The hotel’s gym area is located below the well. This area includes the well’s water filter, which is one of the oldest preserved on the Adriatic coast.
At the spa and gym entrance there is a dark stone panel, which is the lintel of the Chapel of the Lady of Sorrows, which was located in the central building of the Duke's Palace. In the middle of the lintel is the Virgin Mary and the Latin inscription UNICA LUX - MEMENTO MEI (translated: Only Light - Remember Me) and crosses with the abbreviations IC XC (Jesus Christ). The chapel was built by Duke Pietro Semitecolo, founder of the theater, renovator of all significant city buildings and the Duke's Palace. In honor and memory of him, one of the hotel rooms is named after him.
Almost every place on the Adriatic coast and islands had a town hall - a closed space where important people made important decisions and discussed numerous topics. The Hvar Loggia was first mentioned in 1289, but its appearance then is unknown. The new Loggia, built on the same place as the current one, was completed only after the Hvar Rebellion (1510-1514), during the time of Duke Viktor Diedo, and for some time it was called Diedo’s Loggia. It was completely demolished during the Ottoman march in August 1571 and it takes its final appearance at the beginning of the 17th century, thanks to Tripun Bokanić, a young and talented builder from the nearby island of Brač. Throughout its history, it served as a public courtroom, auction space and warehouse. After the founding of the Hygienic Society in 1868, one of the first tourist societies in Europe, the Loggia became a kursalon - a place for citizens to gather and socialize.
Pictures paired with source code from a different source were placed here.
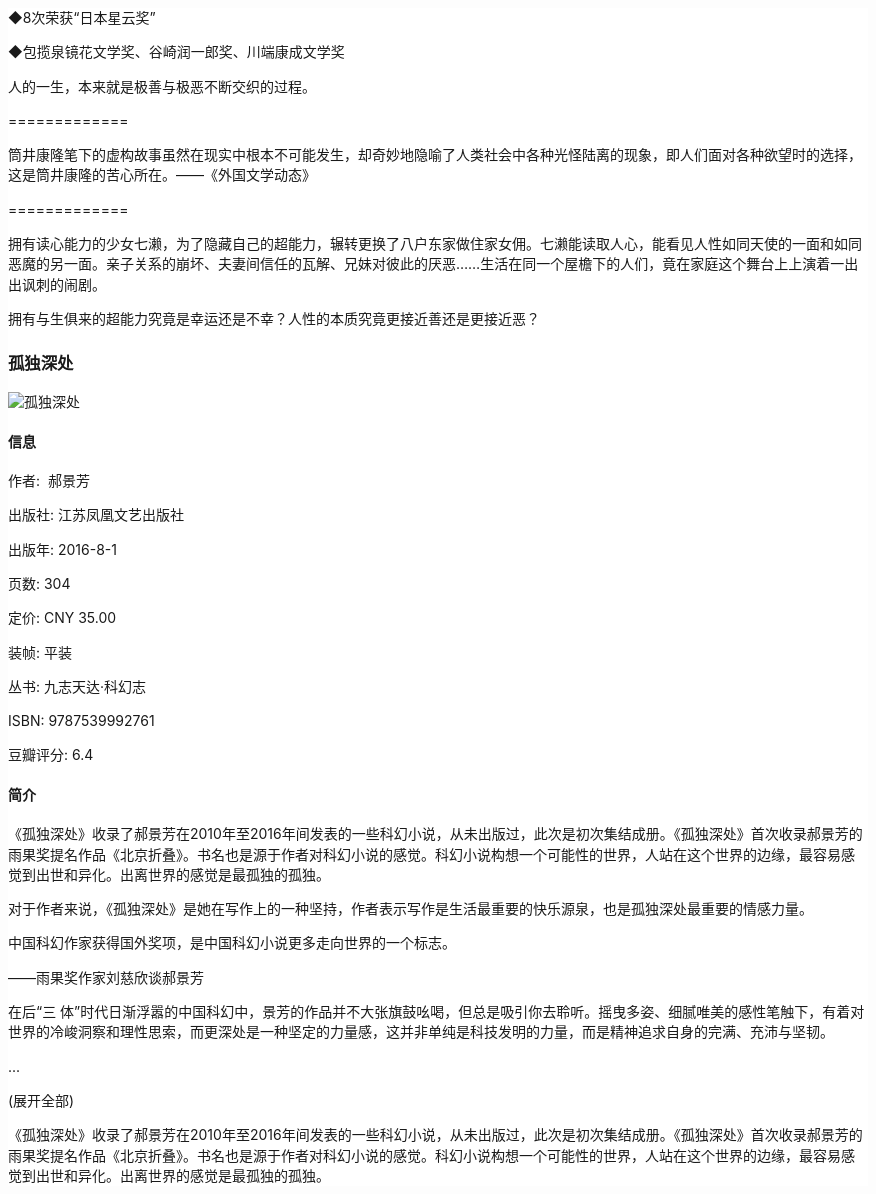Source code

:◆8次荣获“日本星云奖”

◆包揽泉镜花文学奖、谷崎润一郎奖、川端康成文学奖

人的一生，本来就是极善与极恶不断交织的过程。

=============

筒井康隆笔下的虚构故事虽然在现实中根本不可能发生，却奇妙地隐喻了人类社会中各种光怪陆离的现象，即人们面对各种欲望时的选择，这是筒井康隆的苦心所在。——《外国文学动态》

=============

拥有读心能力的少女七濑，为了隐藏自己的超能力，辗转更换了八户东家做住家女佣。七濑能读取人心，能看见人性如同天使的一面和如同恶魔的另一面。亲子关系的崩坏、夫妻间信任的瓦解、兄妹对彼此的厌恶……生活在同一个屋檐下的人们，竟在家庭这个舞台上上演着一出出讽刺的闹剧。

拥有与生俱来的超能力究竟是幸运还是不幸？人性的本质究竟更接近善还是更接近恶？



### 孤独深处

![孤独深处](https://img3.doubanio.com/view/subject/l/public/s28855051.jpg)

#### 信息

作者:  郝景芳 

出版社: 江苏凤凰文艺出版社 

出版年: 2016-8-1 

页数: 304 

定价: CNY 35.00 

装帧: 平装 

丛书: 九志天达·科幻志 

ISBN: 9787539992761

豆瓣评分: 6.4

#### 简介

《孤独深处》收录了郝景芳在2010年至2016年间发表的一些科幻小说，从未出版过，此次是初次集结成册。《孤独深处》首次收录郝景芳的雨果奖提名作品《北京折叠》。书名也是源于作者对科幻小说的感觉。科幻小说构想一个可能性的世界，人站在这个世界的边缘，最容易感觉到出世和异化。出离世界的感觉是最孤独的孤独。

对于作者来说，《孤独深处》是她在写作上的一种坚持，作者表示写作是生活最重要的快乐源泉，也是孤独深处最重要的情感力量。

中国科幻作家获得国外奖项，是中国科幻小说更多走向世界的一个标志。

——雨果奖作家刘慈欣谈郝景芳

在后“三 体”时代日渐浮嚣的中国科幻中，景芳的作品并不大张旗鼓吆喝，但总是吸引你去聆听。摇曳多姿、细腻唯美的感性笔触下，有着对世界的冷峻洞察和理性思索，而更深处是一种坚定的力量感，这并非单纯是科技发明的力量，而是精神追求自身的完满、充沛与坚韧。

...

(展开全部)

《孤独深处》收录了郝景芳在2010年至2016年间发表的一些科幻小说，从未出版过，此次是初次集结成册。《孤独深处》首次收录郝景芳的雨果奖提名作品《北京折叠》。书名也是源于作者对科幻小说的感觉。科幻小说构想一个可能性的世界，人站在这个世界的边缘，最容易感觉到出世和异化。出离世界的感觉是最孤独的孤独。
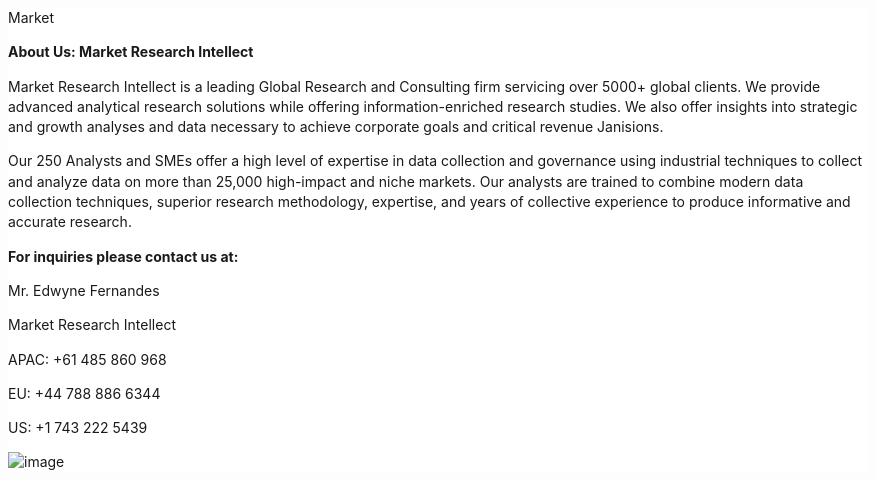 Market</a></span></p><p><strong><span class="font-[700]">About Us: Market Research Intellect</span></strong></p><p><span class="">Market Research Intellect is a leading Global Research and Consulting firm servicing over 5000+ global clients. We provide advanced analytical research solutions while offering information-enriched research studies.&nbsp;</span>We also offer insights into strategic and growth analyses and data necessary to achieve corporate goals and critical revenue Janisions.</p><p><span class="">Our 250 Analysts and SMEs offer a high level of expertise in data collection and governance using industrial techniques to collect and analyze data on more than 25,000 high-impact and niche markets. Our analysts are trained to combine modern data collection techniques, superior research methodology, expertise, and years of collective experience to produce informative and accurate research.</span></p><p><strong>For inquiries please contact us at:</strong></p><p>Mr. Edwyne Fernandes</p><p>Market Research Intellect</p><p>APAC: +61 485 860 968</p><p>EU: +44 788 886 6344</p><p>US: +1 743 222 5439</p>
![image](https://github.com/user-attachments/assets/6137fd95-5486-417d-ad14-c3eb65775508)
Today, the Loggia attracts attention with its harmonious arches and warm stone color, but in the past, it was decorated with different colors, whose traces were not erased by centuries of Hvar sun. The top of the arches have carved human heads and according to the city legend, these were representations of convicted leaders during the Hvar Rebellion that were set up to reprimand the Hvar people. However, there are also four female characters who definitely could not have been revolutionaries in the bloodiest period of Hvar history. On the last eastern arch there is a depiction of a young man with no wrinkles – east, as a symbol of the beginning of life and youth. Above the entrance there is a figure of a bearded older man with a crown on his head. This crown symbolizes the astrological regnum - the kingdom, the tenth field found in the solar zenith. On the last arch on the west side of the Loggia, the figure of a bearded, old man with a hat is a symbol of departure, sunset, and the near end of life.
The clock tower is adjacent to the Loggia and in Hvar it is known by the local name Leroj (clock). In fact it is a medieval square tower within the southwestern edge of the city walls, which became the city’s public clock in the 15th century. A century later, Leroj received a bell decorated with religious motifs, which is located at the top of the tower and until recently, it was used to tell time.
Church of St. Cosmas and Damian is located east of the hotel building and is the oldest preserved church in Hvar. It is in between the city wall and the surrounding houses/palaces. It was built around 1430 after a series of plague epidemics that ravaged Hvar. It is dedicated to the brothers Cosmas and Damian, doctors, protectors of all evil. Contrary to church tradition, it was facing south (not east as usual) because it was thought that the plague was coming from the south, from the sea. The church inventory has been taken to other churches in the city due to renovation. Due to its simplicity and intimacy is the ideal space for weddings, baptisms and other occasions.